::: Data supplied

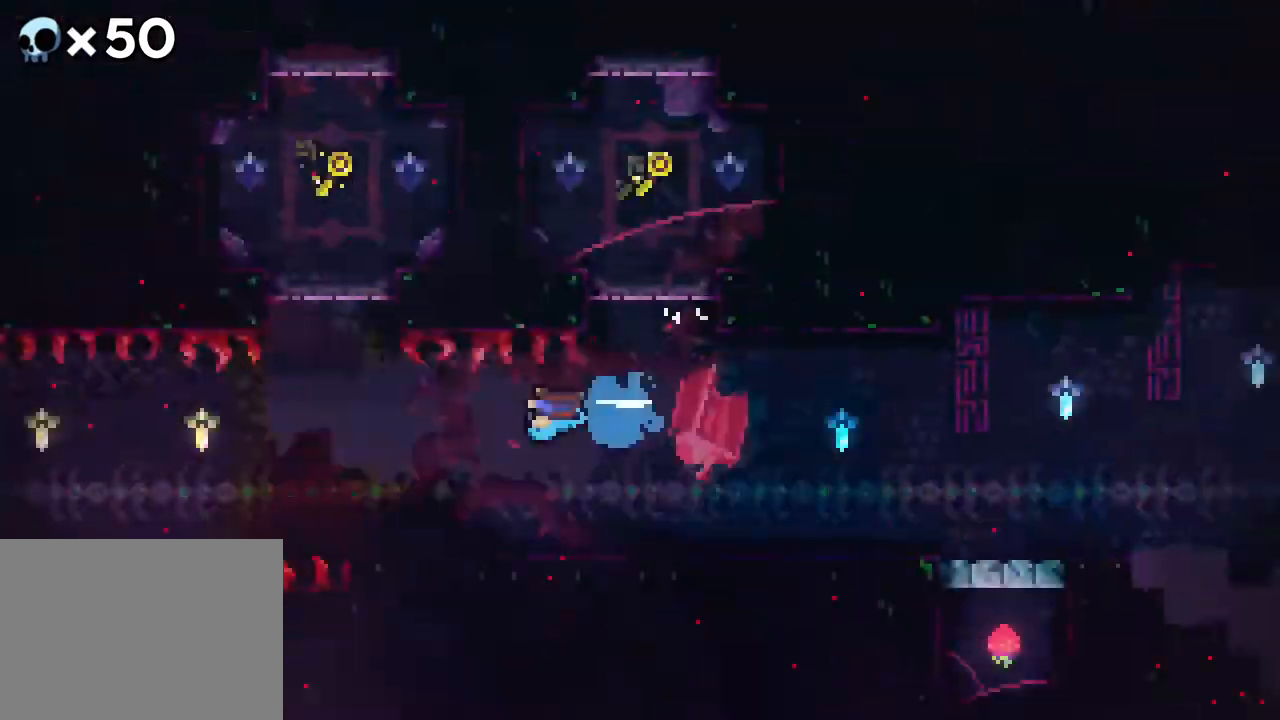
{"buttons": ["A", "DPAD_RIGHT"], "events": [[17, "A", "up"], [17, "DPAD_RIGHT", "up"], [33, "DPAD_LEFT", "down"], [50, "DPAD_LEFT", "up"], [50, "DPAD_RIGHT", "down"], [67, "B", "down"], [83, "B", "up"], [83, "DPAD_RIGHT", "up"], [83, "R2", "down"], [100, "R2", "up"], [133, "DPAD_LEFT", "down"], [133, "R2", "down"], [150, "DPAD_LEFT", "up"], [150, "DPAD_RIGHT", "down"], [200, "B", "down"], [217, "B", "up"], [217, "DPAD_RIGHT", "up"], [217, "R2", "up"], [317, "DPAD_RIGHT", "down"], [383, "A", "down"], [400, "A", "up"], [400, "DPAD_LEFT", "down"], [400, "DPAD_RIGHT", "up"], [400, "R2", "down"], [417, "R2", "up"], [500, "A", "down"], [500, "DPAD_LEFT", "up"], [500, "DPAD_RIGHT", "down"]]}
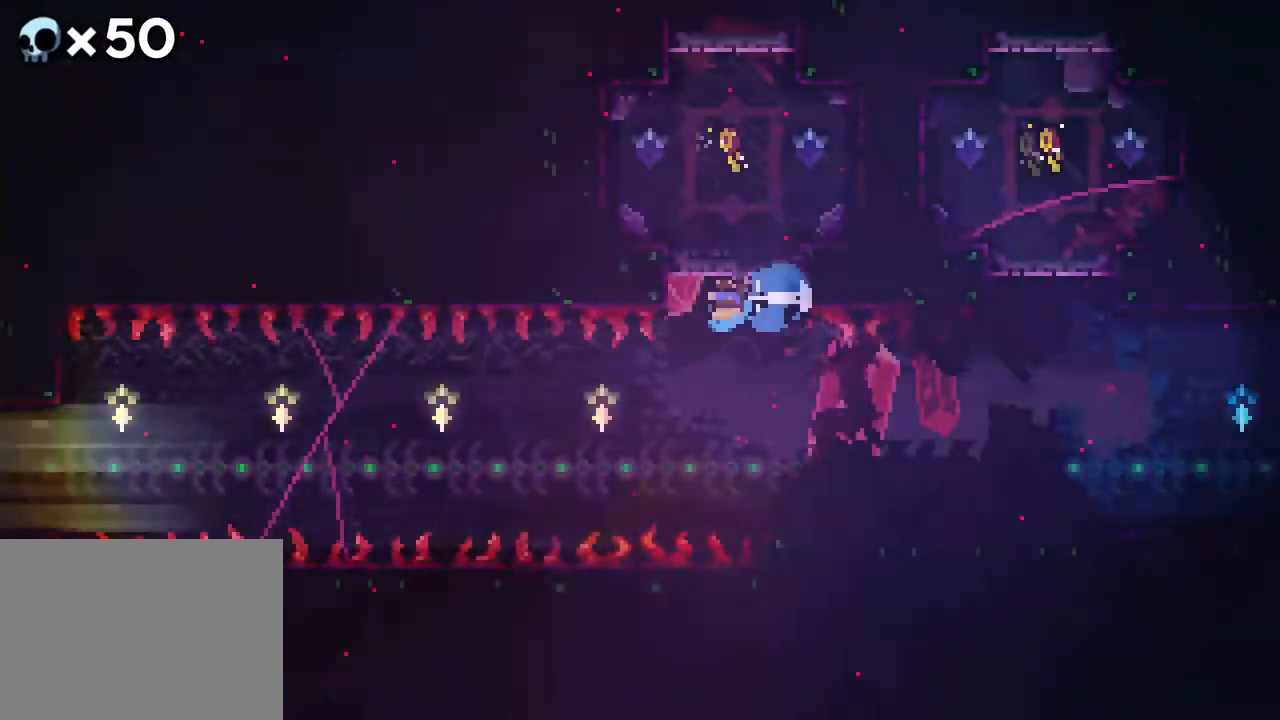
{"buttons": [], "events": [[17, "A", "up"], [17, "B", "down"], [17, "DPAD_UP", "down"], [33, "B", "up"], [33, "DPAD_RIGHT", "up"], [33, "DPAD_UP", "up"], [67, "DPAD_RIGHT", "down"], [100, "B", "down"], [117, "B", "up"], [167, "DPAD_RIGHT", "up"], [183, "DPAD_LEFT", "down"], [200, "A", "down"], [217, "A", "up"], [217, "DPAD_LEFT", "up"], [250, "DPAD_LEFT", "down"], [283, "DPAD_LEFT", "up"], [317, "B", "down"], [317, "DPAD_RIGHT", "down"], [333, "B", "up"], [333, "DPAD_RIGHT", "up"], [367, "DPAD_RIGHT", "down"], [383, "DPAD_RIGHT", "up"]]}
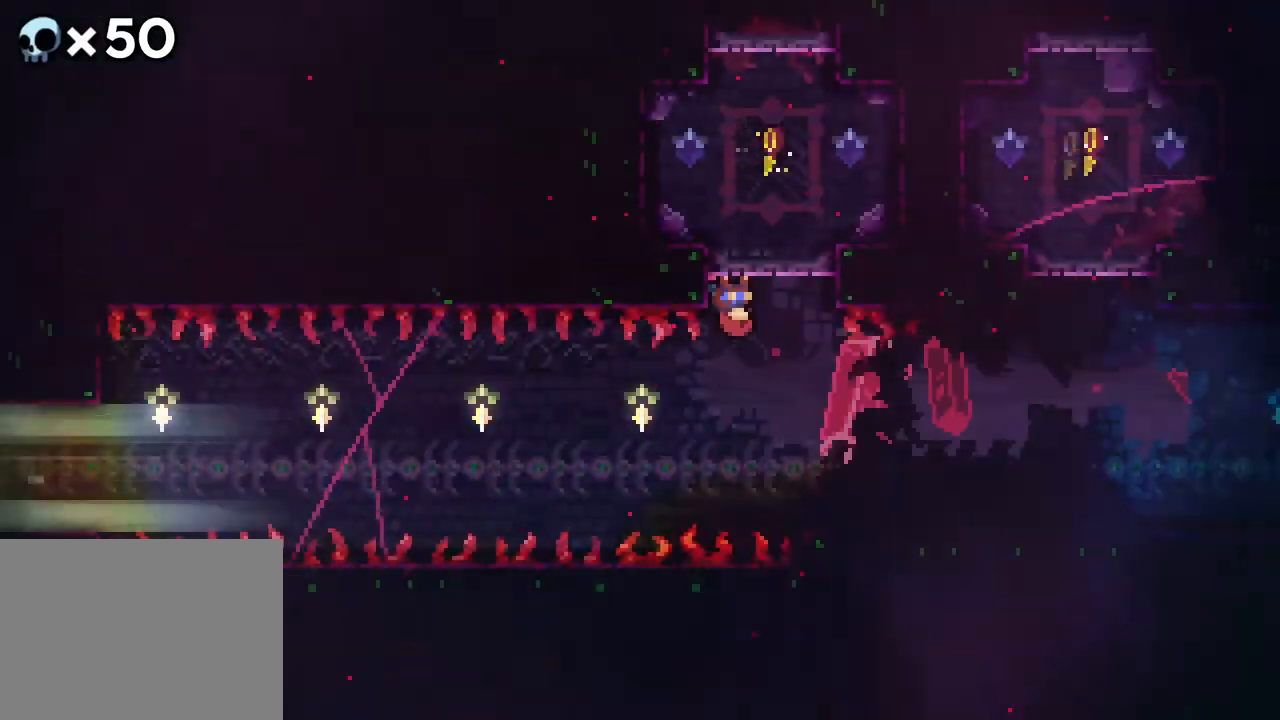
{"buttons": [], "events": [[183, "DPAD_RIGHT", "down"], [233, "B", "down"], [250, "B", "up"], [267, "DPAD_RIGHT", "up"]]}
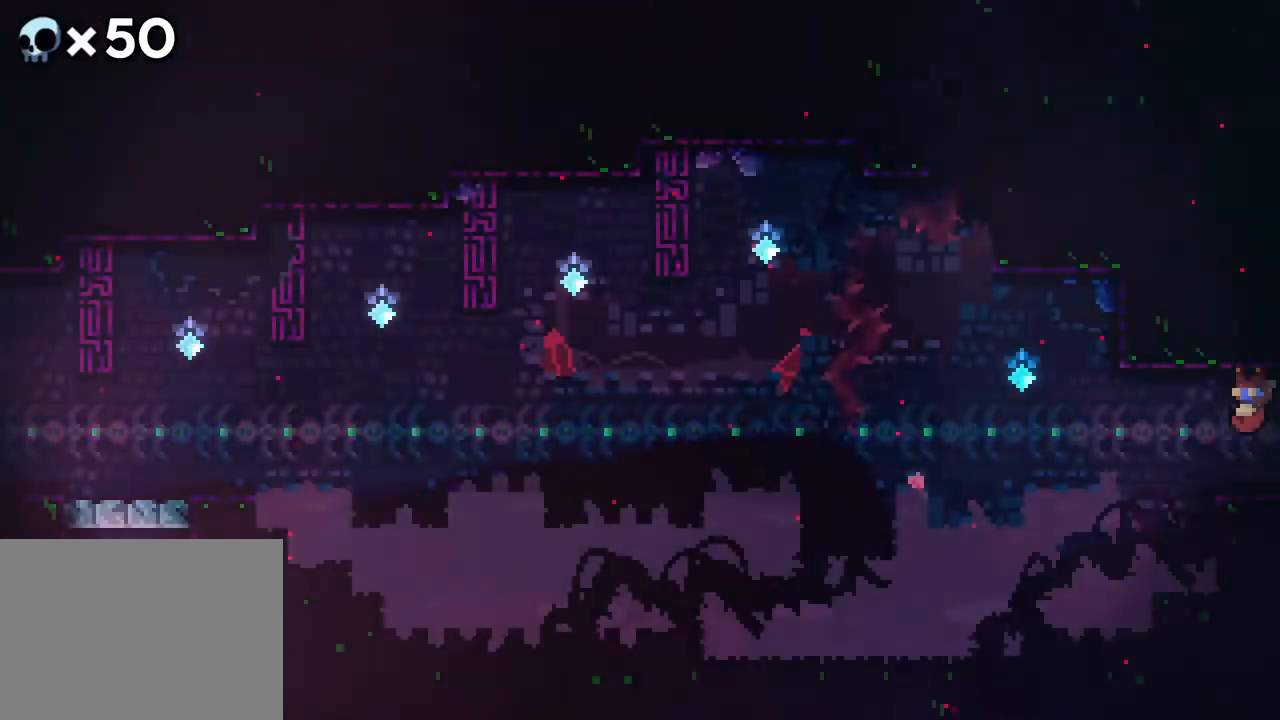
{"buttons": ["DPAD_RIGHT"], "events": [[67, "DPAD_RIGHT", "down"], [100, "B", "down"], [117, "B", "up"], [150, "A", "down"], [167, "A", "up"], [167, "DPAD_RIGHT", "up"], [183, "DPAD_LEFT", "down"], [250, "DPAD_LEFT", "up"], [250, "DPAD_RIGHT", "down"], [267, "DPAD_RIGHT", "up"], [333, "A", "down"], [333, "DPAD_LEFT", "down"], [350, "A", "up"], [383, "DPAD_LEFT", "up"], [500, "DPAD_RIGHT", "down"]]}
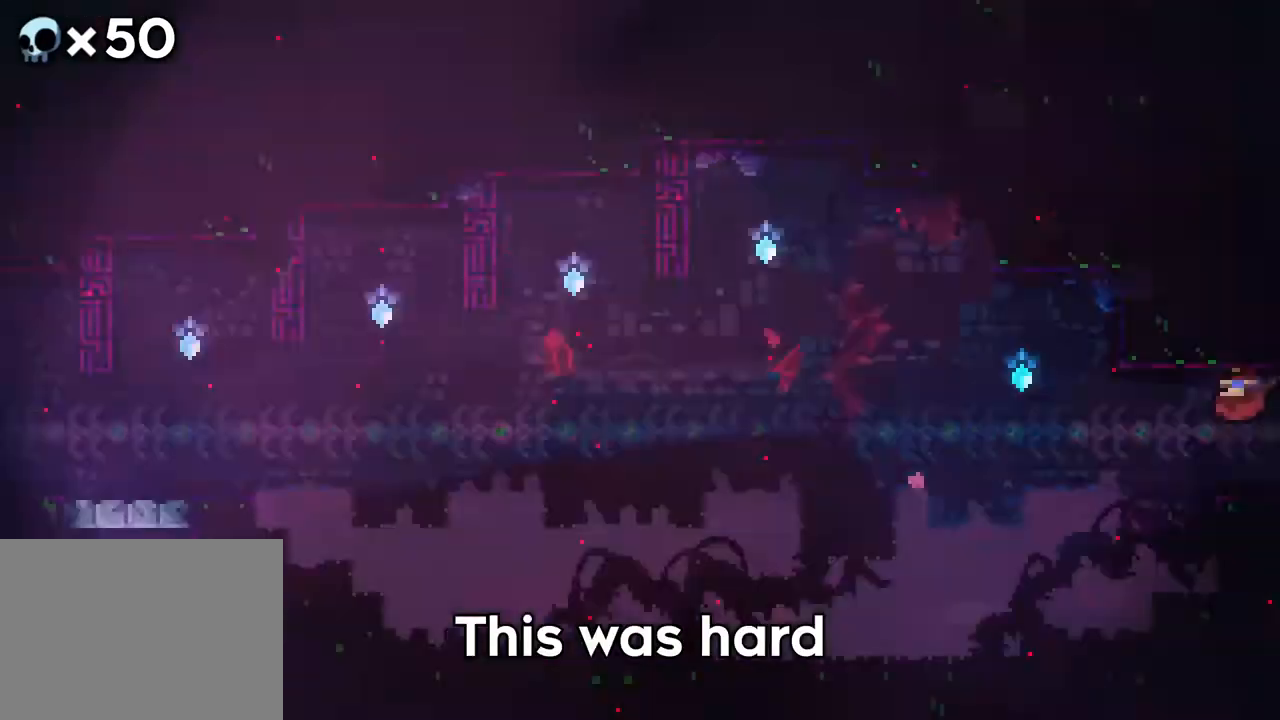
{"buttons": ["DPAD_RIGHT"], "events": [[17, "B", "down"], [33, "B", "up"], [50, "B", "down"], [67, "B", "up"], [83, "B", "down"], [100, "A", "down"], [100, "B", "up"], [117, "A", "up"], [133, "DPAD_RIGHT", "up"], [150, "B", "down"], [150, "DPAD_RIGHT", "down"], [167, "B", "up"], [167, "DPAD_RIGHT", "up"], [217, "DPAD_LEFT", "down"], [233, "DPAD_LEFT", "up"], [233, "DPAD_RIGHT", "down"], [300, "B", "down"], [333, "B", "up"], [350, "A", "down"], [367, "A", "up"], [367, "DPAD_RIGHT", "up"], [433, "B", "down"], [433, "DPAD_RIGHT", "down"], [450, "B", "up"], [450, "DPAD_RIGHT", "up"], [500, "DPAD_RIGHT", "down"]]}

::::::

*Exercise objective*: Set the pictures aside and reproduce the data above exactly.

*Task output*:
{"buttons": ["A", "DPAD_RIGHT"], "events": [[17, "A", "up"], [17, "DPAD_RIGHT", "up"], [33, "DPAD_LEFT", "down"], [50, "DPAD_LEFT", "up"], [50, "DPAD_RIGHT", "down"], [67, "B", "down"], [83, "B", "up"], [83, "DPAD_RIGHT", "up"], [83, "R2", "down"], [100, "R2", "up"], [133, "DPAD_LEFT", "down"], [133, "R2", "down"], [150, "DPAD_LEFT", "up"], [150, "DPAD_RIGHT", "down"], [200, "B", "down"], [217, "B", "up"], [217, "DPAD_RIGHT", "up"], [217, "R2", "up"], [317, "DPAD_RIGHT", "down"], [383, "A", "down"], [400, "A", "up"], [400, "DPAD_LEFT", "down"], [400, "DPAD_RIGHT", "up"], [400, "R2", "down"], [417, "R2", "up"], [500, "A", "down"], [500, "DPAD_LEFT", "up"], [500, "DPAD_RIGHT", "down"]]}
{"buttons": [], "events": [[17, "A", "up"], [17, "B", "down"], [17, "DPAD_UP", "down"], [33, "B", "up"], [33, "DPAD_RIGHT", "up"], [33, "DPAD_UP", "up"], [67, "DPAD_RIGHT", "down"], [100, "B", "down"], [117, "B", "up"], [167, "DPAD_RIGHT", "up"], [183, "DPAD_LEFT", "down"], [200, "A", "down"], [217, "A", "up"], [217, "DPAD_LEFT", "up"], [250, "DPAD_LEFT", "down"], [283, "DPAD_LEFT", "up"], [317, "B", "down"], [317, "DPAD_RIGHT", "down"], [333, "B", "up"], [333, "DPAD_RIGHT", "up"], [367, "DPAD_RIGHT", "down"], [383, "DPAD_RIGHT", "up"]]}
{"buttons": [], "events": [[183, "DPAD_RIGHT", "down"], [233, "B", "down"], [250, "B", "up"], [267, "DPAD_RIGHT", "up"]]}
{"buttons": ["DPAD_RIGHT"], "events": [[67, "DPAD_RIGHT", "down"], [100, "B", "down"], [117, "B", "up"], [150, "A", "down"], [167, "A", "up"], [167, "DPAD_RIGHT", "up"], [183, "DPAD_LEFT", "down"], [250, "DPAD_LEFT", "up"], [250, "DPAD_RIGHT", "down"], [267, "DPAD_RIGHT", "up"], [333, "A", "down"], [333, "DPAD_LEFT", "down"], [350, "A", "up"], [383, "DPAD_LEFT", "up"], [500, "DPAD_RIGHT", "down"]]}
{"buttons": ["DPAD_RIGHT"], "events": [[17, "B", "down"], [33, "B", "up"], [50, "B", "down"], [67, "B", "up"], [83, "B", "down"], [100, "A", "down"], [100, "B", "up"], [117, "A", "up"], [133, "DPAD_RIGHT", "up"], [150, "B", "down"], [150, "DPAD_RIGHT", "down"], [167, "B", "up"], [167, "DPAD_RIGHT", "up"], [217, "DPAD_LEFT", "down"], [233, "DPAD_LEFT", "up"], [233, "DPAD_RIGHT", "down"], [300, "B", "down"], [333, "B", "up"], [350, "A", "down"], [367, "A", "up"], [367, "DPAD_RIGHT", "up"], [433, "B", "down"], [433, "DPAD_RIGHT", "down"], [450, "B", "up"], [450, "DPAD_RIGHT", "up"], [500, "DPAD_RIGHT", "down"]]}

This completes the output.